*Sección del texto*:

Otto afirma que, de todos los momentos religiosos, la unión mística representa la tensión más alta, que todo lo sobrepasa (“Hochstspannung und Überspannung”) (2014, p. 25), pero solo dura unos instantes. Cuando vuelve del éxtasis, experiencia inefable, el místico no halla palabras para describirlo. Su vivencia no se puede explicar mediante la razón, mediante la palabra, sino por el sentimiento. Se trata -valga la paradoja- de un conocimiento irracional, lo que lleva al místico a la poesía para decirlo, al punto intermedio entre palabra (lógica) y música (abstracción y mayor representación de lo numinoso según Otto, como hemos anotado). No deja su visita a la nada en el silencio, donde yace el olvido, sino que quiere, debe comunicarlo14. El místico, dedicado por completo a Dios, se convierte con su experiencia hecha palabra en mediador del plano divino al humano. Nos hace volver la cabeza hacia arriba y vuelve a encender en nosotros la llama de lo numinoso.

4. Lo misterioso

Otros ojos entrevén el misterio -los del poeta. Suele suceder esto cuando se encuentra solo en la naturaleza: “¡Qué misterio tiene el claro / de la luna en este parque / mudo, frío y solitario!”, canta Juan Ramón Jiménez en el poema LI de Jardines lejanos (2005, pp. 399-400). El silencio allí encontrado acalla las voces que no lo escuchan y el lírico, tranquilo y recogido en sí mismo y poco a poco en las cosas, ve más claramente ese vago velo que parece recubrirlo todo, ocultándolo a medias. Entonces, su mano retira la tela con suavidad, y allí detrás encuentra los agujeros que Johnny menciona en el relato de Cortázar -¿la “transrealidad”?-.

Antes de proseguir, cabe indicar qué entendemos aquí por poesía y poeta. Leemos a la primera como lírica, como aquello que trae a la presencia las cosas a través de la palabra. Por ende, descartamos la ficcionalidad en ella si no es en clave de símbolo. Como el escritor de lo fantástico, el poeta o vate (del latín vates; “el que ve”, “adivino”) da cuenta con su mirada de ese “algo” que se esconde entre las cosas, esa “realidad invisible” a la que apela Jiménez y de la que todo, silenciosa y misteriosamente, parece brotar. Es un “veedor” (voyant, escribe Rimbaud) que llega a lo desconocido, al misterio. Así como la unión divina que, aun siendo anhelada por el místico, no depende en última instancia de él sino de Dios, la condición primera del lírico -serlo- tampoco es un acto deliberado del que lo es. Hay que nacer poeta (Rimbaud, 1999, p. 84). Recibe él el don de la visión intuitiva: como un niño que siempre está mirando las cosas, preguntándose qué son, las va entendiendo no mediante la razón, sino, como el místico, por el sentimiento. Ver es conocer, como en la analogía de los griegos. Raïssa Maritain observa en la contemplación del místico y del poeta aprehensión, si bien de naturaleza distinta: mientras que para el primero se trata de comprender para amar, el segundo adquiere con su actividad un “conocimiento de connaturalidad” (“connaissance de connaturalité”)15 que lo llevaría a percibir y crear vínculos misteriosos e inefables entre los seres (Maritain, 1938, p. 46). Allí radica “lo misterioso”: como el “hilo de luz” mencionado por Bécquer en su Rima XLII (1970, p. 68)16, enlaza todas las cosas con el mundo y el poeta, al darse cuenta, lo agarra suavemente con los ojos, sin romperlo, descubriendo esa tela invisible y perfecta donde todo tiene su sitio.

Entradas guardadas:

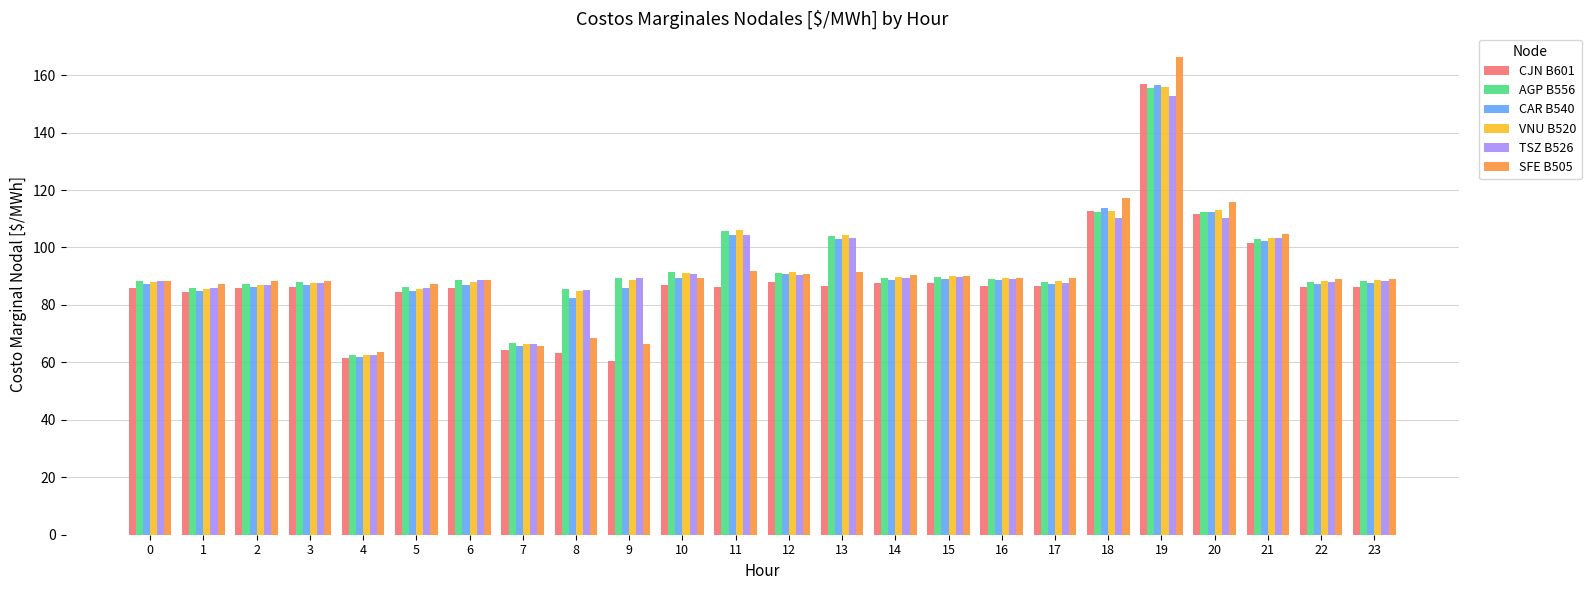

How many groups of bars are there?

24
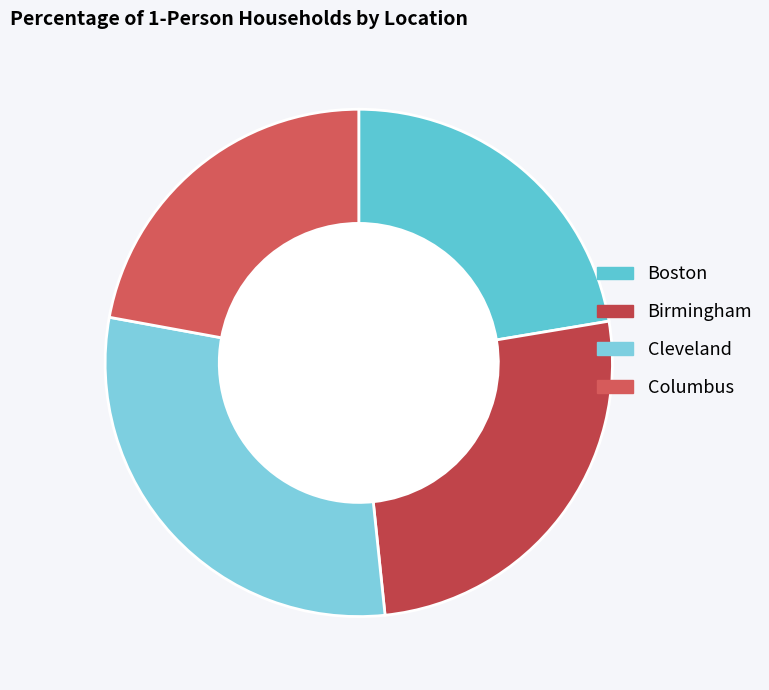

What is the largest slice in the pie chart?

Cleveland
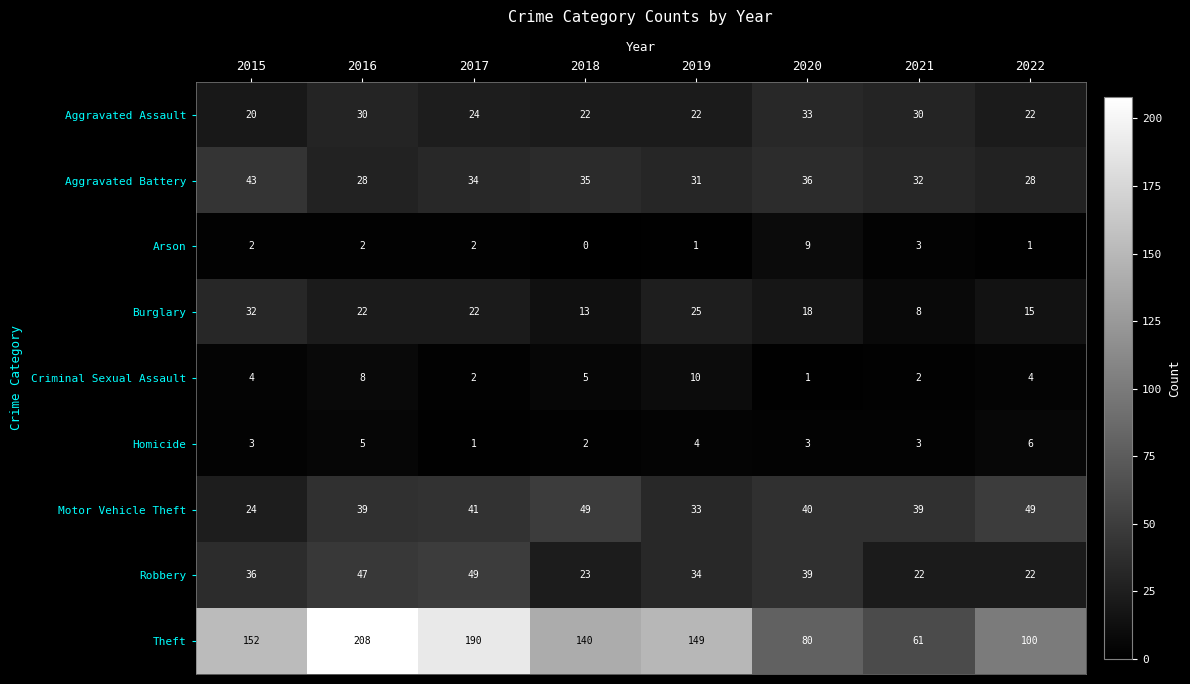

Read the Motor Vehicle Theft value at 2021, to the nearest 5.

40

*Ejercicios*:
1 – Explica, en una a tres oraciones, por qué el místico recurre a la poesía para comunicar su experiencia, según el texto sobre mística y poesía.
2 – En el texto sobre mística y poesía, ¿qué significa el término latino del que procede «vate»?

*Respuestas*:
1 – Su vivencia del éxtasis es inefable: no se puede explicar con la razón ni con la palabra, sino con el sentimiento, y es un conocimiento irracional. Por eso acude a la poesía, que está en el punto intermedio entre la palabra (lógica) y la música (abstracción y mayor representación de lo numinoso).

2 – Significa «el que ve» o «adivino».